In war, it's sometimes impossible for mere humans to figure out who is right and who is wrong. President Lincoln acknowledged as much in his second inaugural address, when he said:
Neither party expected for the war the magnitude or the duration which it has already attained. Neither anticipated that the cause of the conflict might cease with or even before the conflict itself should cease. Each looked for an easier triumph, and a result less fundamental and astounding. Both read the same Bible and pray to the same God, and each invokes His aid against the other. It may seem strange that any men should dare to ask a just God's assistance in wringing their bread from the sweat of other men's faces, but let us judge not, that we be not judged. The prayers of both could not be answered. That of neither has been answered fully. The Almighty has His own purposes. "Woe unto the world because of offenses; for it must needs be that offenses come, but woe to that man by whom the offense cometh." If we shall suppose that American slavery is one of those offenses which, in the providence of God, must needs come, but which, having continued through His appointed time, He now wills to remove, and that He gives to both North and South this terrible war as the woe due to those by whom the offense came, shall we discern therein any departure from those divine attributes which the believers in a living God always ascribe to Him? Fondly do we hope, fervently do we pray, that this mighty scourge of war may speedily pass away. Yet, if God wills that it continue until all the wealth piled by the bondsman's two hundred and fifty years of unrequited toil shall be sunk, and until every drop of blood drawn with the lash shall be paid by another drawn with the sword, as was said three thousand years ago, so still it must be said "the judgments of the Lord are true and righteous altogether."

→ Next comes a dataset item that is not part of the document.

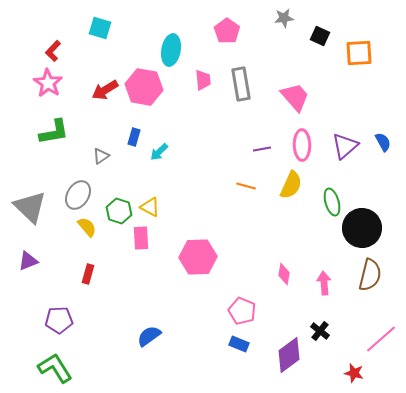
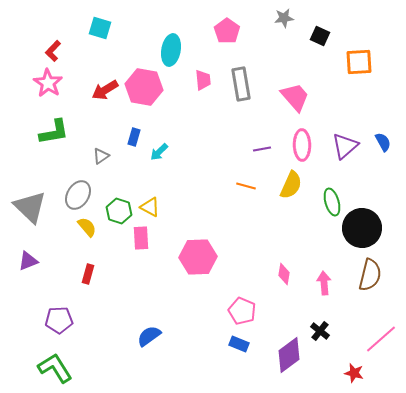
orange square at (359, 53): moved 9 px down
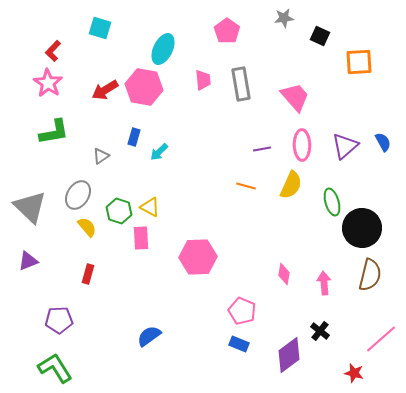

Faced with such an awful prospect, the only certainty for a young man in doubt may have rested entirely on what seemed to him to be little more than mere sentiment: that it is more honorable to die on the wrong side of an ill-conceived war than to die a traitor. And so:

With malice toward none, with charity for all, with firmness in the right as God gives us to see the right, let us strive on to finish the work we are in, to bind up the nation's wounds, to care for him who shall have borne the battle and for his widow and his orphan, to do all which may achieve and cherish a just and lasting peace among ourselves and with all nations.